Top of Dataset records

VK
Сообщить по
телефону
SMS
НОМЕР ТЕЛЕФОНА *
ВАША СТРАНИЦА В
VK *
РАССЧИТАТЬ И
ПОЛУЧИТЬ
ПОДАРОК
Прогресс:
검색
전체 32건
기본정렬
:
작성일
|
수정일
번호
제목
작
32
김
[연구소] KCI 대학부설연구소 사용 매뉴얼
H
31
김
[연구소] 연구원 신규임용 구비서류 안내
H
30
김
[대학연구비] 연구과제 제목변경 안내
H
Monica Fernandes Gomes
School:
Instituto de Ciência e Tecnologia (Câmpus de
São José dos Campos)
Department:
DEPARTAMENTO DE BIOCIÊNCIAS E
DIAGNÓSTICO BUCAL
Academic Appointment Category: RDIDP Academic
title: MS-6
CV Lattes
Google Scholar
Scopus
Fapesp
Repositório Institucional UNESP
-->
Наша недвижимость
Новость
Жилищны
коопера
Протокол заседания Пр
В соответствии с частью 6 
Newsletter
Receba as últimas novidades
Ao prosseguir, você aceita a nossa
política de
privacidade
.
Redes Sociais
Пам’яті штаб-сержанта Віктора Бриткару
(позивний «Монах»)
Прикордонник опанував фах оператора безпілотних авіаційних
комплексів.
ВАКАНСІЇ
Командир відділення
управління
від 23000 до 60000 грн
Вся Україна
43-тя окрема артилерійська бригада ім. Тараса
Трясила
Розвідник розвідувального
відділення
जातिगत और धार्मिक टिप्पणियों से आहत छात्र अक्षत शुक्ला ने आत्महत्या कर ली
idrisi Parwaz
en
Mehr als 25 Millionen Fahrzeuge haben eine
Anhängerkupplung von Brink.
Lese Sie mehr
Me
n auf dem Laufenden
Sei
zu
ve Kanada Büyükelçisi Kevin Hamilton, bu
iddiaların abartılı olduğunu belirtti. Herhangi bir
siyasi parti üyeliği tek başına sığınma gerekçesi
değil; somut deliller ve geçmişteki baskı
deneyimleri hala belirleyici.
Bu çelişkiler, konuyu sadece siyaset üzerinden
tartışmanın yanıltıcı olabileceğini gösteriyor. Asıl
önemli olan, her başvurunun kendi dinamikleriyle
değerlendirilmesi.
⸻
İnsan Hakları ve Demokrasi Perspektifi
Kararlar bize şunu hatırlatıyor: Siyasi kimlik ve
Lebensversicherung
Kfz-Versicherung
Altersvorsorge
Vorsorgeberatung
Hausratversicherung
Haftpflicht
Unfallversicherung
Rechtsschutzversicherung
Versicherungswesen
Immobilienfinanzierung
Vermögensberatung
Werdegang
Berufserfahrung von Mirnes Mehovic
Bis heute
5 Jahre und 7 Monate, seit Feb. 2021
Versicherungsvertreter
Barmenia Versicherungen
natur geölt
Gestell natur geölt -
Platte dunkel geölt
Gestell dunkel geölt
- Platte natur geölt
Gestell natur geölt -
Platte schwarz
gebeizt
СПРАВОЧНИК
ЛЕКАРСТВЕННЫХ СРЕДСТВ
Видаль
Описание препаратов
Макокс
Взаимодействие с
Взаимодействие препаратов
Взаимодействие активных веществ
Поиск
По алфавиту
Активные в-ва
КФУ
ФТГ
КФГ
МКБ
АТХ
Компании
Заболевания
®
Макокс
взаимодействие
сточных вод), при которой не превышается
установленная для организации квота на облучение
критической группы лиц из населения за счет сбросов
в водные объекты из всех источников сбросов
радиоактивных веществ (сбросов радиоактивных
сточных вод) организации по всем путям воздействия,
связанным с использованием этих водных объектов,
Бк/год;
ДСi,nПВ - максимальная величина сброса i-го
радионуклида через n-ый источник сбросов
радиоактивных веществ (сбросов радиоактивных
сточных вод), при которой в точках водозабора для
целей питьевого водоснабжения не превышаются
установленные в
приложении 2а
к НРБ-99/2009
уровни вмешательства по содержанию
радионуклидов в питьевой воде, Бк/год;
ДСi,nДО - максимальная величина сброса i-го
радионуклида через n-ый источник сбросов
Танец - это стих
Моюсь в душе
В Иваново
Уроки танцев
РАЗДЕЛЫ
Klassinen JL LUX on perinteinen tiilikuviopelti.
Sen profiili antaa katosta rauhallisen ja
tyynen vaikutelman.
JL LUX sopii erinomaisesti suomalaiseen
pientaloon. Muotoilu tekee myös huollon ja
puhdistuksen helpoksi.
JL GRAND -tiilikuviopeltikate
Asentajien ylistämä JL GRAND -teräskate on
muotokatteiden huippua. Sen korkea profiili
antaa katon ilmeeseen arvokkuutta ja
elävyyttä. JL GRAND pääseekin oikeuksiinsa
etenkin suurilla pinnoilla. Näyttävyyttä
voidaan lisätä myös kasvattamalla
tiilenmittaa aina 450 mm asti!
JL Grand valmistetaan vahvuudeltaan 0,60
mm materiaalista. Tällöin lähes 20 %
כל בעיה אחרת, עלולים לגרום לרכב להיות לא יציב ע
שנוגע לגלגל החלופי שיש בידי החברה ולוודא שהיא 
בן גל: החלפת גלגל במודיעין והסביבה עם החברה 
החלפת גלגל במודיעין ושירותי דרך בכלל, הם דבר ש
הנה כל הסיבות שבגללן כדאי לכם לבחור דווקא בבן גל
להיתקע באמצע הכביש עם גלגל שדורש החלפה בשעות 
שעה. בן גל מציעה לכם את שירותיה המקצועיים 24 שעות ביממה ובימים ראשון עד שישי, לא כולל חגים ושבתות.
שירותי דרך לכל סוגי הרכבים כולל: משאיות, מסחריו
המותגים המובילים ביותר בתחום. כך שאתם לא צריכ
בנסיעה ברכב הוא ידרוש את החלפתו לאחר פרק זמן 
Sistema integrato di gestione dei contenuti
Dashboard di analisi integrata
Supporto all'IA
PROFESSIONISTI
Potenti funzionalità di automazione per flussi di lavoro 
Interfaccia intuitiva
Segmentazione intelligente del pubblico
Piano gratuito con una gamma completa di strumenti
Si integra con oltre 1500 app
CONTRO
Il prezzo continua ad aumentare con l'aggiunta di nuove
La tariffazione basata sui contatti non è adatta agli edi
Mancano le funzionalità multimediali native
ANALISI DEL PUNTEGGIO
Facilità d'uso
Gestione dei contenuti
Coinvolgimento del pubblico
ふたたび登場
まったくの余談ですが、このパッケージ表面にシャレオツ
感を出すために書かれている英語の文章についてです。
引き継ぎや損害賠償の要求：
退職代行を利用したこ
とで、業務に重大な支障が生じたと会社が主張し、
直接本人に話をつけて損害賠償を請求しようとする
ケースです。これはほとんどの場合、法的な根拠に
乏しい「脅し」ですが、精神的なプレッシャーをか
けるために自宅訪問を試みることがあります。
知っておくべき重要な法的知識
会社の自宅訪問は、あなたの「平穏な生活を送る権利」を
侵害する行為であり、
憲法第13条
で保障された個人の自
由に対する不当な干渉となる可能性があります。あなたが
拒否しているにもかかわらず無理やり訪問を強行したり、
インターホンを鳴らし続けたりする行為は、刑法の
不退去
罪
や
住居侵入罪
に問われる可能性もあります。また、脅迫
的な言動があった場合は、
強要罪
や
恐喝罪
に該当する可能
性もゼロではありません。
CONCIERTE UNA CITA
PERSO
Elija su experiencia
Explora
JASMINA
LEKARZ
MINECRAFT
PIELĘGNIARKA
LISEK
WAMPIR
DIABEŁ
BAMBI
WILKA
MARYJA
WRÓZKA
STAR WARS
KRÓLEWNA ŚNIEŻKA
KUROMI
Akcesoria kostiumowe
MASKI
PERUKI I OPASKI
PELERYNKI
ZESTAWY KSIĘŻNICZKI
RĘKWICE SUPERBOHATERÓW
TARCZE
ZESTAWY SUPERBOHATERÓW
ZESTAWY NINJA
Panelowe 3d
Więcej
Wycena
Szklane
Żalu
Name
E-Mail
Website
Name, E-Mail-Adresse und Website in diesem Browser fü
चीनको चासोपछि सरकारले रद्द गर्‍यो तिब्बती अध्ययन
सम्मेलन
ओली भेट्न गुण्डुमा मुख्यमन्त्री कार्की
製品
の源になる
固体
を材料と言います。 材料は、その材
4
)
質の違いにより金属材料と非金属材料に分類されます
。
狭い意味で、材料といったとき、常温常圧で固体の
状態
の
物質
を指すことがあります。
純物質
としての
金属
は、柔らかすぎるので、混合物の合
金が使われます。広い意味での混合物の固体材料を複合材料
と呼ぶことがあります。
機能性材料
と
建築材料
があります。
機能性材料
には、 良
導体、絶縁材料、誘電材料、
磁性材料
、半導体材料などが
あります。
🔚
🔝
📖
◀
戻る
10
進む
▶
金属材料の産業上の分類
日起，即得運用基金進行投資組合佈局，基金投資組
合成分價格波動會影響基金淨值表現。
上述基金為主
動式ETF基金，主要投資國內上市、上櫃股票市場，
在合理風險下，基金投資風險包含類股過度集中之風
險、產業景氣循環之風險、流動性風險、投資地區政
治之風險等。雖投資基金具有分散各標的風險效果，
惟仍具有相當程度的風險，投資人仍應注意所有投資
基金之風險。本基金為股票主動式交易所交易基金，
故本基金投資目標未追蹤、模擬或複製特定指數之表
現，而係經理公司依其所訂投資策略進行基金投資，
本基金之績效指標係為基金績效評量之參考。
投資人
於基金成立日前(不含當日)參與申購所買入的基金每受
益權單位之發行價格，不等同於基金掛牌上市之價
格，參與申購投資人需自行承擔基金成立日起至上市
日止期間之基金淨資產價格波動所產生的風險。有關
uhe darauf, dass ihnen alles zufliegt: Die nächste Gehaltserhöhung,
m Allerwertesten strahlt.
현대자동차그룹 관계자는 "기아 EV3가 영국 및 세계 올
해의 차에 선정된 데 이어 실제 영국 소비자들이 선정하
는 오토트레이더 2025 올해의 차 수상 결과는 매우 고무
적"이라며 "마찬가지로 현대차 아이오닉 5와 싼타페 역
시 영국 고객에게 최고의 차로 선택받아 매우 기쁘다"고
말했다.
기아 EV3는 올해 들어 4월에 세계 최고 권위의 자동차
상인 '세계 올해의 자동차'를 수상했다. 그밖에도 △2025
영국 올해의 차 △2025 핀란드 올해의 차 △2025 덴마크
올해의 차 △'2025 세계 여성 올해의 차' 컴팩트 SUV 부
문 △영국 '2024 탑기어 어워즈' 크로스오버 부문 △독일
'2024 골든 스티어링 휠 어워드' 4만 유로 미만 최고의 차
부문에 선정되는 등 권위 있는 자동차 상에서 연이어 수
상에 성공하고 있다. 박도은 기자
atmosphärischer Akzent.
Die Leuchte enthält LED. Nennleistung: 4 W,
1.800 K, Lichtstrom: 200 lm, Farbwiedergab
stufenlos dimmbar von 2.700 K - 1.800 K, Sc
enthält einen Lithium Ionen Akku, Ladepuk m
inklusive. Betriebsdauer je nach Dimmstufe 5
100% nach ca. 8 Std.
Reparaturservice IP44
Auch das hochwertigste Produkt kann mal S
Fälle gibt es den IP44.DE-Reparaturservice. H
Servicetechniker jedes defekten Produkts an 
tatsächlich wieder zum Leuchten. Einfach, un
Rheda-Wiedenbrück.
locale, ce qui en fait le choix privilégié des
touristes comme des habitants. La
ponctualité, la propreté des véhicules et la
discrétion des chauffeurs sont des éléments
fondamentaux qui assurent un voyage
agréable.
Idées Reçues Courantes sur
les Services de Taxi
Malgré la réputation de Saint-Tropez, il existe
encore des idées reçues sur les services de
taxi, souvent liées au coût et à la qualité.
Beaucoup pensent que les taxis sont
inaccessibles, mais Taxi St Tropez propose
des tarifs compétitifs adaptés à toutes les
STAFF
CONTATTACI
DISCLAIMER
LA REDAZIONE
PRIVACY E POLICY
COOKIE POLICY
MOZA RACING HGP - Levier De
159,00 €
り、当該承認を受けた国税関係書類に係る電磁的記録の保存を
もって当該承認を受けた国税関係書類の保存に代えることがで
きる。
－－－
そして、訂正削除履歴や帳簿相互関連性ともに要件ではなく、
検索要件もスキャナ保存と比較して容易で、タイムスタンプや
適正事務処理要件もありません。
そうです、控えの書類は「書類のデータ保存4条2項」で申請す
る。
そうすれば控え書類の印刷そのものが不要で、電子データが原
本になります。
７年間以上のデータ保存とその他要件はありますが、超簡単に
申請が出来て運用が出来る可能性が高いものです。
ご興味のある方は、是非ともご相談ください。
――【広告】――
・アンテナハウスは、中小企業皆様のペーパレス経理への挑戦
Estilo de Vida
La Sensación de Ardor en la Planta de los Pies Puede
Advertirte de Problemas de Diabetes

Bottom of Dataset records

__Your objective__. Take from the listing above each line containing "сточных".

__Response to this task__.
сточных вод), при которой не превышается
сточных вод) организации по всем путям воздействия,
сточных вод), при которой в точках водозабора для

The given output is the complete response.